Kiedy miałam ok. siedem-osiem lat wydarzyło się coś strasznego w moim życiu, ale jakimś cudem wymazałam to wtedy z pamięci. Nie wiem jak to się stało, ale będąc w wieku około gimnazjalnego wspomnienia spadły na mnie jak grom. Wydaje mi się, że od tego to wszystko się zaczęło. Od tamtego czasu mam napady depresji (?) nie wiem jak to nazwać, po prostu wszystko jest obok mnie niby ok, ale wewnętrznie czuję się jak śmieć. Najgorszy moment trwał kilka miesięcy, praktycznie wcale nie wychodziłam wtedy z domu, zawaliłam przez to studia, na które do tej pory nie wróciłam bo nie czuję się gotowa. Kiedy trzy lata temu poznałam mojego obecnego partnera, czułam się jakbym odżyła. Od początku spędzaliśmy dużo czasu razem, dawał mi poczucie bezpieczeństwa. Wcześniej w nocy dręczyły mnie koszmary albo bezsenność - kiedy poznałam go, zaczęłam w miarę normalnie funkcjonować. Naprawdę uwierzyłam, że będzie dobrze.
Jednak to znowu wróciło, nagle, bez powodu. Uczucie beznadziejności. Nie ma koszmarów, ale za to pojawiły się myśli samobójcze i to mnie przeraża. Wiem, że takie rozwiązania są bezsensu, jeden z moich kolegów powiesił się i wiem jaki to koszmar dla jego rodziny, więc dlaczego o tym myślę? Chcę żyć tak jak żyją inni, ale nie potrafię. Chcę się wziąć w garść i jakoś ruszyć dalej.

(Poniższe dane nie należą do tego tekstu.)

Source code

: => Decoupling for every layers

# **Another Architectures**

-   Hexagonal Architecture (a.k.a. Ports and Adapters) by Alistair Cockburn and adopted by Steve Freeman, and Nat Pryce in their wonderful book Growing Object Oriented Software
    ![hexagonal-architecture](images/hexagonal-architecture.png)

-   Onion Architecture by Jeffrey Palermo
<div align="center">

Tak bardzo przeraża mnie wizyta u jakiegoś specjalisty. Nie wyobrażam sobie jakiejkolwiek terapii. Nie potrafiłabym mówić o tym wszystkim komuś obcemu. I tak pisząc tutaj, piszę ogólnikowo, bo nie potrafię mówić o tym co się ze mną dzieje. Mój facet wie co się kiedyś wydarzyło, kiedyś mu powiedziałam w jakimś moim porywie smutku, ale też nigdy później nie rozmawialiśmy o tym, zawsze ucinałam jakiekolwiek próby zaczęcia tematu z jego strony. Zresztą boję się, że on nie zrozumie mojego smutku albo go zbagatelizuje. A ja czuję, że potrzebuję pomocy, boję się, że doprowadzi mnie to do mojego najgorszego stanu.